Densho Digital Archive
Oregon Nikkei Endowment Collection
Title: Ted Hachiya Interview
Narrator: Ted Hachiya
Interviewer: Molly Peters
Location: Portland, Oregon
Date: March 4, 2003
Densho ID: denshovh-hted_2-01-0017

<Begin Segment 17>

MP: So when you got out of, then this guy came, this employer guy came to find help, what kind of work did you do outside of Minidoka?

TH: Well, what was considered, there's a name for it. I can't think of it, but it was for the government anyway. See all those produce, sugar beets was, wasn't as favorable, but the potatoes and the onions and some of the row crop like lettuce, you know, they had to have that.

MP: So that was considered war work?

TH: Staple, yeah. It was for the war.

MP: And what part did you do?

TH: You negotiated how much they were going to pay you for it, and you rode out with them. They furnished the fare. Either, they either paid, rode you in a car or gave you bus fare.

MP: And then did you come back to the camp every night, or did you stay out?

TH: No, no. We stayed out. I volunteered with the crew of... let's see, five, yeah, I call them town boys. There was three from Seattle and three from Portland and six from Wapato. These were the real farmers. I mean that's what they were, but I signed up with those kids. And I wasn't a crew chief or a head man there at first. You know, I was just another laborer. And we agreed to work for, by the hour rather than by piece work, you know, the amount that you picked or whatever. It was seventy-five cents an hour I remember, and that was over what they call, I think they had a, I don't think they froze the wage. That was considered good wages for farm labor. Anyway, we went out there. And one day he didn't want to pay us, so we pulled the first strike in camp, the Colorado FHA camp, and the government officials came to see me because I looked like the head man. Anyway, he asked me, he says, "You want to go back to camp?" I says, "You can send me wherever you want." You know, I was all done about everything, you know. I said, "This guy promised to pay us seventy-five cents an hour, and he won't pay us."

MP: And why wouldn't he pay you?

TH: Because he didn't want us out in the field. Lettuce price was so bad that it didn't pay for us to cut the lettuce. You can't blame him, but then there's other work he could have given us, you know.

MP: And that was in Caldwell, Idaho?

TH: Uh-huh.

MP: And were you in, somehow when you came out of the camp and you were working on the farm, were you restricted in any way? I mean, were you --

TH: No. We were allowed to go any place outside the western defense area. See, it was all marked on the map about where you can go. It was an imaginary defense line.

MP: What was that western defense line? Did it go down the coast?

TH: Yes. It was about a little over 100 miles inland. See, Hood River was 150 miles from here, no. It's only about 75 miles I think from here, 65 miles, Hood River.

MP: So was Minidoka inside the defense zone or not?

TH: No. Minidoka was in Idaho. It's by Twin Falls.

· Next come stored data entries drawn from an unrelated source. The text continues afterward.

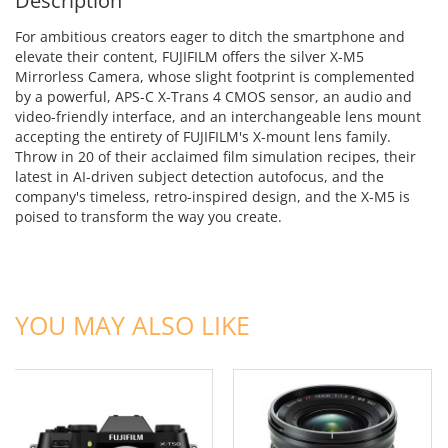
Description
For ambitious creators eager to ditch the smartphone and
elevate their content, FUJIFILM offers the silver X-M5
Mirrorless Camera, whose slight footprint is complemented
by a powerful, APS-C X-Trans 4 CMOS sensor, an audio and
video-friendly interface, and an interchangeable lens mount
accepting the entirety of FUJIFILM's X-mount lens family.
Throw in 20 of their acclaimed film simulation recipes, their
latest in AI-driven subject detection autofocus, and the
company's timeless, retro-inspired design, and the X-M5 is
poised to transform the way you create.
ADD TO CART
ADD TO CART
YOU MAY ALSO LIKE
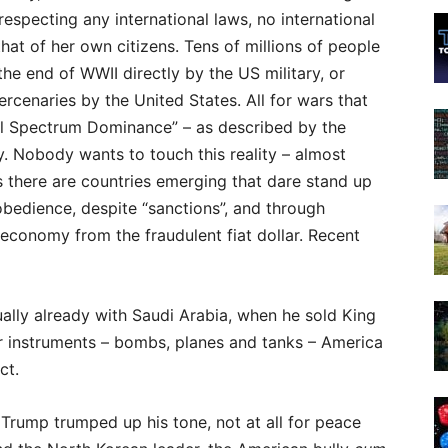
 respecting any international laws, no international
hat of her own citizens. Tens of millions of people
he end of WWII directly by the US military, or
rcenaries by the United States. All for wars that
ll Spectrum Dominance” – as described by the
 Nobody wants to touch this reality – almost
rs there are countries emerging that dare stand up
isobedience, despite “sanctions”, and through
economy from the fraudulent fiat dollar. Recent
ally already with Saudi Arabia, when he sold King
ler instruments – bombs, planes and tanks – America
ct.
 Trump trumped up his tone, not at all for peace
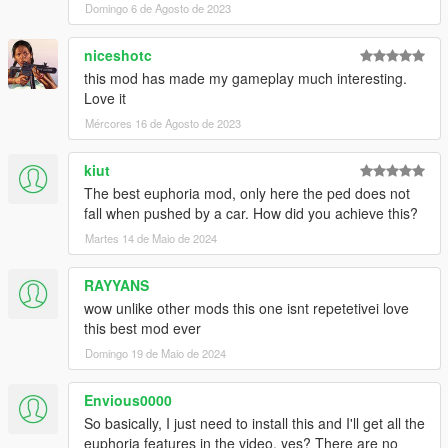
Domingo 6 de Agosto de 2023
niceshotc
this mod has made my gameplay much interesting.
Love it
Mércores 16 de Agosto de 2023
kiut
The best euphoria mod, only here the ped does not
fall when pushed by a car. How did you achieve this?
Martes 14 de Maio de 2024
RAYYANS
wow unlike other mods this one isnt repetetivei love
this best mod ever
Domingo 19 de Maio de 2024
Envious0000
So basically, I just need to install this and I'll get all the
euphoria features in the video, yes? There are no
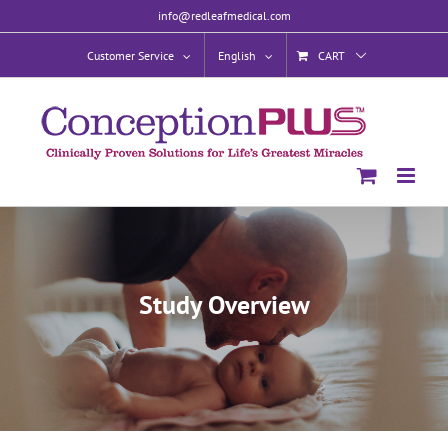
Skip
info@redleafmedical.com
to
content
Customer Service
English
CART
Study Overview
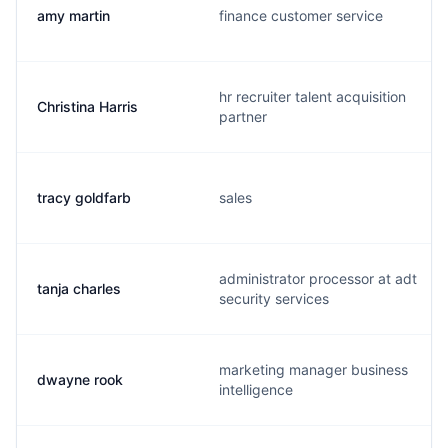
amy martin
finance customer service
hr recruiter talent acquisition
Christina Harris
partner
tracy goldfarb
sales
administrator processor at adt
tanja charles
security services
marketing manager business
dwayne rook
intelligence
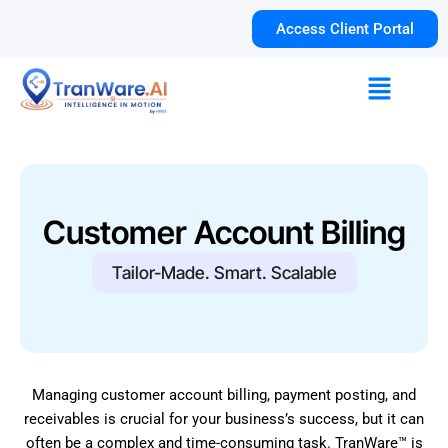
Skip
Access Client Portal
to
content
Menu
Customer Account Billing
Tailor-Made. Smart. Scalable
Managing customer account billing, payment posting, and
receivables is crucial for your business’s success, but it can
often be a complex and time-consuming task. TranWare™ is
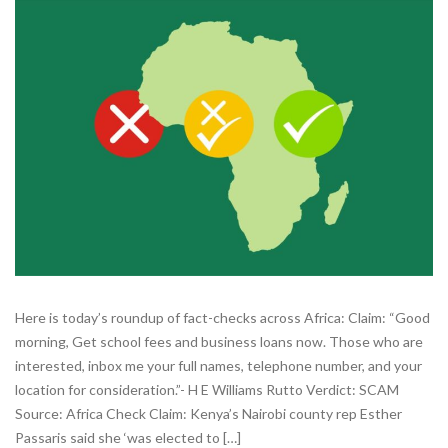
Here is today’s roundup of fact-checks across Africa: Claim: “Good
morning, Get school fees and business loans now. Those who are
interested, inbox me your full names, telephone number, and your
location for consideration.”- H E Williams Rutto Verdict: SCAM
Source: Africa Check Claim: Kenya’s Nairobi county rep Esther
Passaris said she ‘was elected to […]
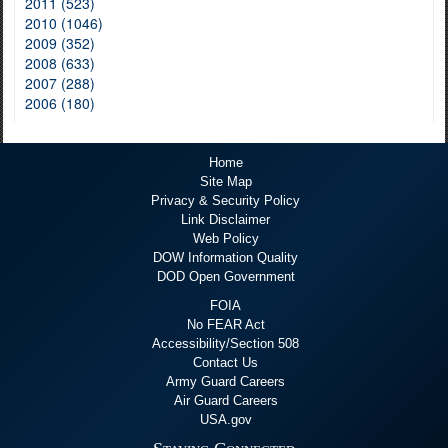
2011 (523)
2010 (1046)
2009 (352)
2008 (633)
2007 (288)
2006 (180)
Home
Site Map
Privacy & Security Policy
Link Disclaimer
Web Policy
DOW Information Quality
DOD Open Government
FOIA
No FEAR Act
Accessibility/Section 508
Contact Us
Army Guard Careers
Air Guard Careers
USA.gov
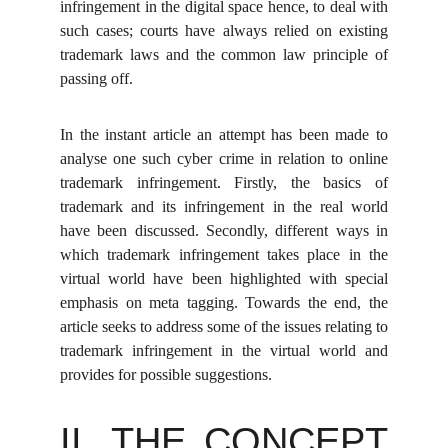
infringement in the digital space hence, to deal with
such cases; courts have always relied on existing
trademark laws and the common law principle of
passing off.
In the instant article an attempt has been made to
analyse one such cyber crime in relation to online
trademark infringement. Firstly, the basics of
trademark and its infringement in the real world
have been discussed. Secondly, different ways in
which trademark infringement takes place in the
virtual world have been highlighted with special
emphasis on meta tagging. Towards the end, the
article seeks to address some of the issues relating to
trademark infringement in the virtual world and
provides for possible suggestions.
II. THE CONCEPT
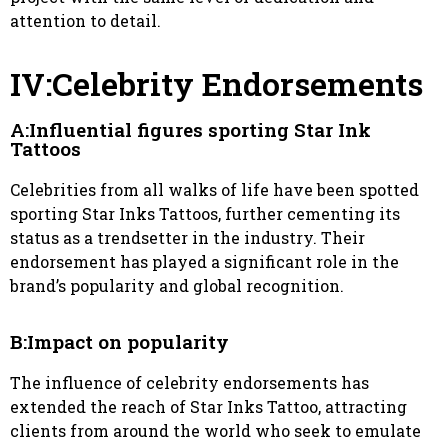
attention to detail.
IV:Celebrity Endorsements
A:Influential figures sporting Star Ink
Tattoos
Celebrities from all walks of life have been spotted
sporting Star Inks Tattoos, further cementing its
status as a trendsetter in the industry. Their
endorsement has played a significant role in the
brand’s popularity and global recognition.
B:Impact on popularity
The influence of celebrity endorsements has
extended the reach of Star Inks Tattoo, attracting
clients from around the world who seek to emulate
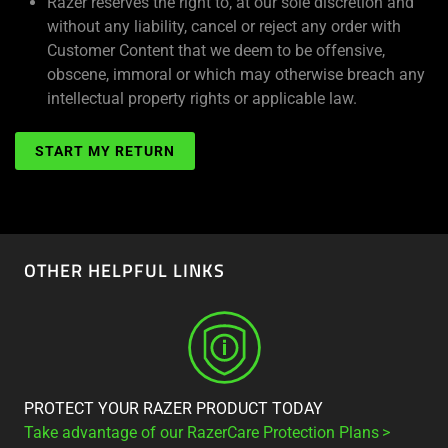
Razer reserves the right to, at our sole discretion and
without any liability, cancel or reject any order with
Customer Content that we deem to be offensive,
obscene, immoral or which may otherwise breach any
intellectual property rights or applicable law.
START MY RETURN
OTHER HELPFUL LINKS
PROTECT YOUR RAZER PRODUCT TODAY
Take advantage of our RazerCare Protection Plans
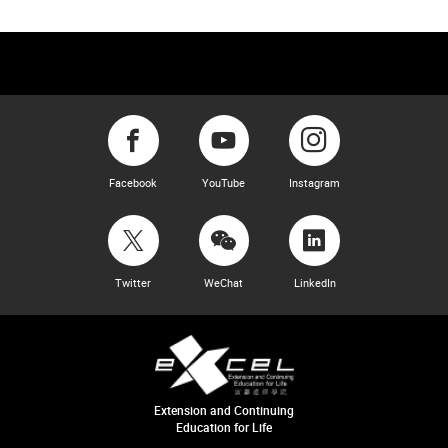
Facebook
YouTube
Instagram
Twitter
WeChat
LinkedIn
Extension and Continuing
Education for Life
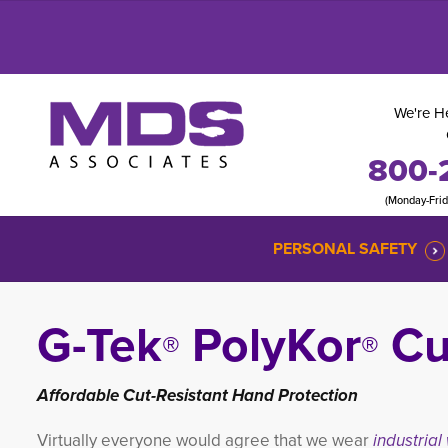
We're He
800-
(Monday-Fri
PERSONAL SAFETY
G-Tek
PolyKor
Cut
®
®
Affordable Cut-Resistant Hand Protection
Virtually everyone would agree that we wear
industrial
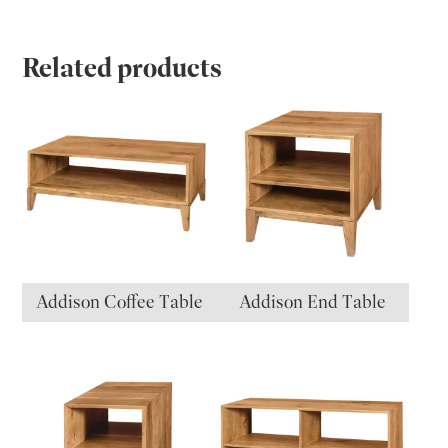
Related products
Addison Coffee Table
Addison End Table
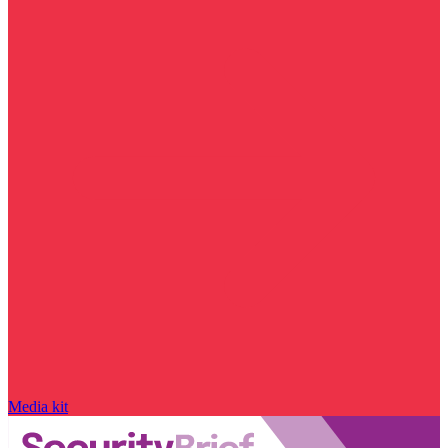
Media kit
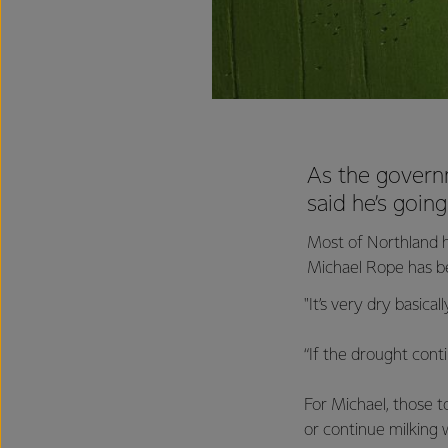
As the govern
said he’s goin
Most of Northland h
Michael Rope has bee
"It’s very dry basica
“If the drought conti
For Michael, those t
or continue milking w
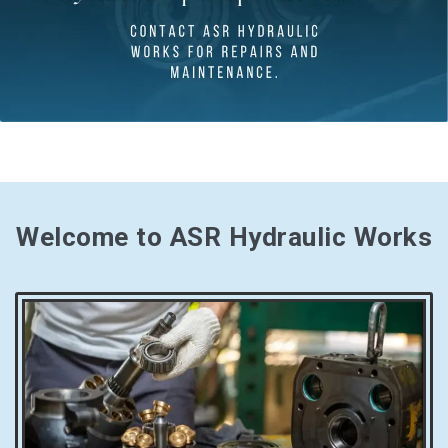
Welcome to ASR Hydraulic Works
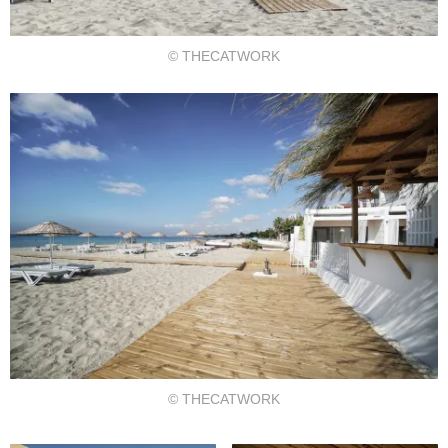
© THECATWORK
© THECATWORK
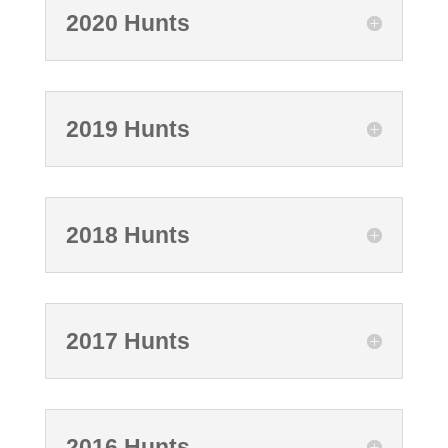
2020 Hunts
2019 Hunts
2018 Hunts
2017 Hunts
2016 Hunts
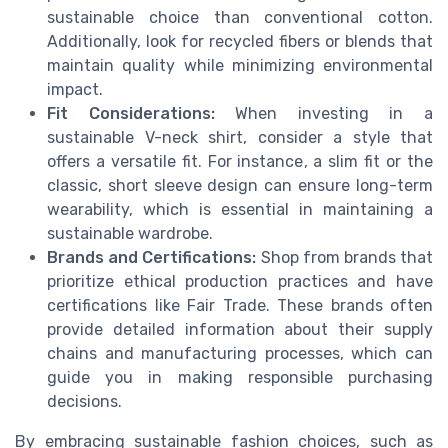
sustainable choice than conventional cotton.
Additionally, look for recycled fibers or blends that
maintain quality while minimizing environmental
impact.
Fit Considerations:
When investing in a
sustainable V-neck shirt, consider a style that
offers a versatile fit. For instance, a slim fit or the
classic, short sleeve design can ensure long-term
wearability, which is essential in maintaining a
sustainable wardrobe.
Brands and Certifications:
Shop from brands that
prioritize ethical production practices and have
certifications like Fair Trade. These brands often
provide detailed information about their supply
chains and manufacturing processes, which can
guide you in making responsible purchasing
decisions.
By embracing sustainable fashion choices, such as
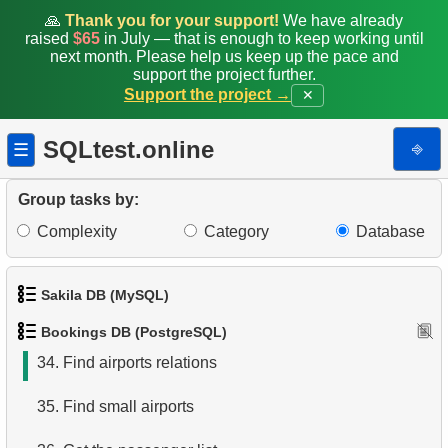
26.
Obtain a list of passengers
🙏
Thank you for your support!
We have already
raised
$65
in July — that is enough to keep working until
27.
Average Flight Occupancy
next month. Please help us keep up the pace and
support the project further.
Support the project →
✕
28.
Total Bookings Amount
29.
Monthly Bookings Count
SQLtest.online
⎆
☰
30.
Flight Occupancy by Fare Class
Group tasks by:
31.
Get list of tables
Complexity
Category
Database
32.
Get information about the columns
Sakila DB (MySQL)
33.
Airports with one-way departures
Bookings DB (PostgreSQL)
1.
Get the actors
34.
Find airports relations
2.
Retrieve Actor Names
35.
Find small airports
3.
Ordered Movie Titles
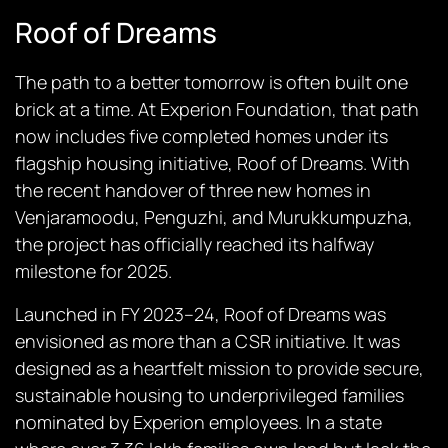
Roof of Dreams
The path to a better tomorrow is often built one
brick at a time. At Experion Foundation, that path
now includes five completed homes under its
flagship housing initiative,
Roof of Dreams
. With
the recent handover of three new homes in
Venjaramoodu, Penguzhi, and Murukkumpuzha,
the project has officially reached its halfway
milestone for 2025.
Launched in FY 2023–24,
Roof of Dreams
was
envisioned as more than a CSR initiative. It was
designed as a heartfelt mission to provide secure,
sustainable housing to underprivileged families
nominated by Experion employees. In a state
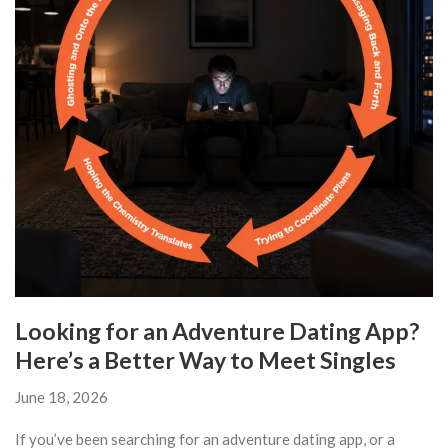
Looking for an Adventure Dating App?
Here’s a Better Way to Meet Singles
June 18, 2026
If you’ve been searching for an adventure dating app, or a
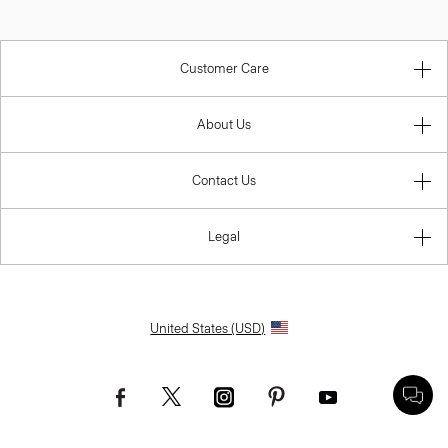
Customer Care
About Us
Contact Us
Legal
United States (USD)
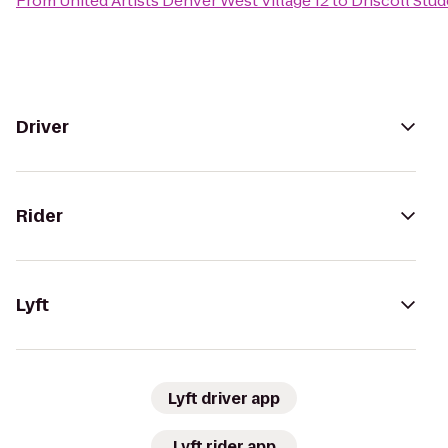
From
United Artists Denver West Village 12
to
Driscoll Stu
Driver
Rider
Lyft
Lyft driver app
Lyft rider app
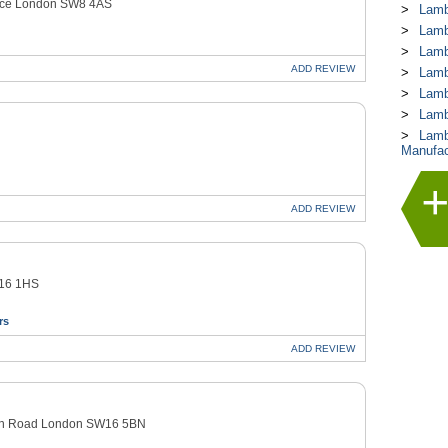
race London SW8 4AS
Lamb
Lamb
Lamb
ADD
REVIEW
Lamb
Lamb
Lamb
Lamb
Manufac
ADD
REVIEW
W16 1HS
rs
ADD
REVIEW
owan Road London SW16 5BN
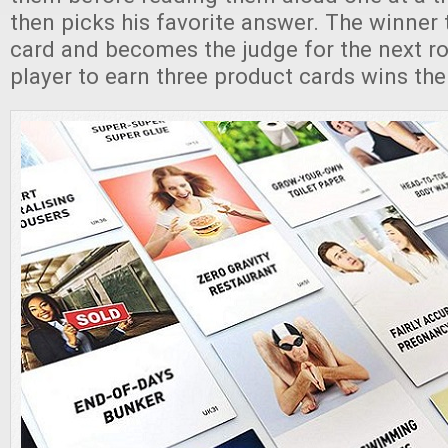
then picks his favorite answer. The winner
card and becomes the judge for the next ro
player to earn three product cards wins th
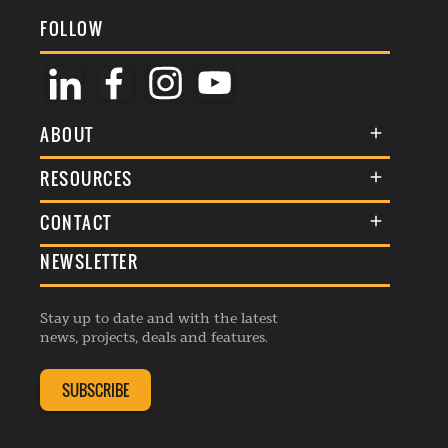
FOLLOW
ABOUT
About Us
RESOURCES
Membership
Terms & Conditions
CONTACT
Awards
Commenting Policy
NEWSLETTER
General Enquiries
Events
Privacy Policy
Advertise
Webinars
Republishing Guidelines
Stay up to date and with the latest
Contribution Enquiry
Listings
news, projects, deals and features.
Editorial Charter
Project Submission
Complaints Handling Policy
SUBSCRIBE
Membership Enquiry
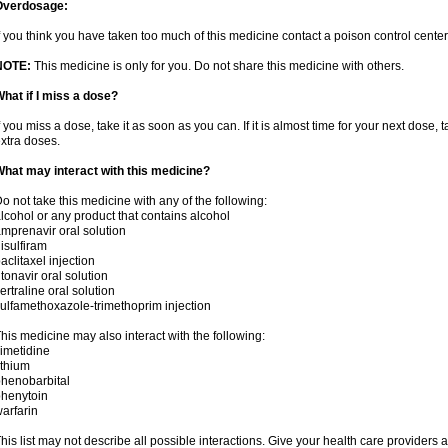
Overdosage:
f you think you have taken too much of this medicine contact a poison control cent
NOTE:
This medicine is only for you. Do not share this medicine with others.
hat if I miss a dose?
f you miss a dose, take it as soon as you can. If it is almost time for your next dose,
xtra doses.
hat may interact with this medicine?
o not take this medicine with any of the following:
lcohol or any product that contains alcohol
mprenavir oral solution
isulfiram
aclitaxel injection
itonavir oral solution
ertraline oral solution
ulfamethoxazole-trimethoprim injection
his medicine may also interact with the following:
imetidine
ithium
henobarbital
henytoin
arfarin
his list may not describe all possible interactions. Give your health care providers a 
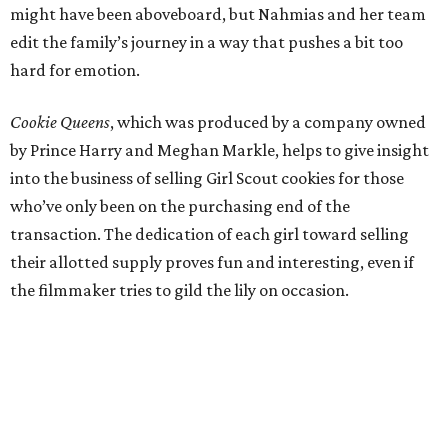
might have been aboveboard, but Nahmias and her team
edit the family’s journey in a way that pushes a bit too
hard for emotion.
Cookie Queens
, which was produced by a company owned
by Prince Harry and Meghan Markle, helps to give insight
into the business of selling Girl Scout cookies for those
who’ve only been on the purchasing end of the
transaction. The dedication of each girl toward selling
their allotted supply proves fun and interesting, even if
the filmmaker tries to gild the lily on occasion.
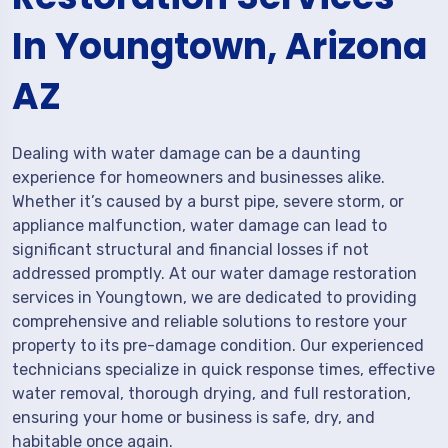
In Youngtown, Arizona
AZ
Dealing with water damage can be a daunting
experience for homeowners and businesses alike.
Whether it’s caused by a burst pipe, severe storm, or
appliance malfunction, water damage can lead to
significant structural and financial losses if not
addressed promptly. At our water damage restoration
services in Youngtown, we are dedicated to providing
comprehensive and reliable solutions to restore your
property to its pre-damage condition. Our experienced
technicians specialize in quick response times, effective
water removal, thorough drying, and full restoration,
ensuring your home or business is safe, dry, and
habitable once again.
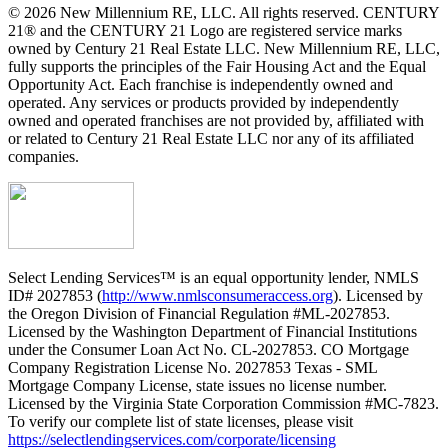
© 2026 New Millennium RE, LLC. All rights reserved. CENTURY
21® and the CENTURY 21 Logo are registered service marks
owned by Century 21 Real Estate LLC. New Millennium RE, LLC,
fully supports the principles of the Fair Housing Act and the Equal
Opportunity Act. Each franchise is independently owned and
operated. Any services or products provided by independently
owned and operated franchises are not provided by, affiliated with
or related to Century 21 Real Estate LLC nor any of its affiliated
companies.
Select Lending Services™ is an equal opportunity lender, NMLS
ID# 2027853 (
http://www.nmlsconsumeraccess.org
). Licensed by
the Oregon Division of Financial Regulation #ML-2027853.
Licensed by the Washington Department of Financial Institutions
under the Consumer Loan Act No. CL-2027853. CO Mortgage
Company Registration License No. 2027853 Texas - SML
Mortgage Company License, state issues no license number.
Licensed by the Virginia State Corporation Commission #MC-7823.
To verify our complete list of state licenses, please visit
https://selectlendingservices.com/corporate/licensing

MP: Yeah. But it was not inside the defense zone, so --

TH: No. So we were able to move any place. We could go back to Chicago or go back, some people even went back to New York because there was no defense, I mean, you know. They didn't disallow us from going back to New York. A lot of people went back there as students in college.

MP: So you could get out of the camp if you were --

TH: Yeah, but you had to have an acceptance. In other words, if you wanted to go to school, I know a lot of kids went to Illinois and Minnesota and New York, and a lot of people went to Philadelphia, Quaker town. But they were very friendly to our people and very helpful in furthering your education. So a lot of students went out as students rather than going out to work. They weren't well-off, but they offered you a job at the same time, part time, so you could pay for your way.

MP: So were those students, did they have to get scholarships, or did they, how --

TH: They got scholarships, but they had to work to get, to feed themselves and find a place to live.

MP: But you couldn't just decide that you, during the evacuation, no, I'm going to go east. I'm going to go out of the zone. You had to, you couldn't just leave.

TH: You had to have an employer or a school acceptance, you know, or something, somebody that's going, reliable, be reliable for you.

MP: What happened to the hotel when you were in the camp in Minidoka?

TH: Well, there's a company called Common Wealth, and they agreed to run the hotel for us. There was a young fellow by the name of Holbrook, he had a father that was there that was president of the company, and young Holbrook was a good friend of mine. He was a little older than I, but we were friends, and he agreed to look after that hotel. And every month, he sent a check to us.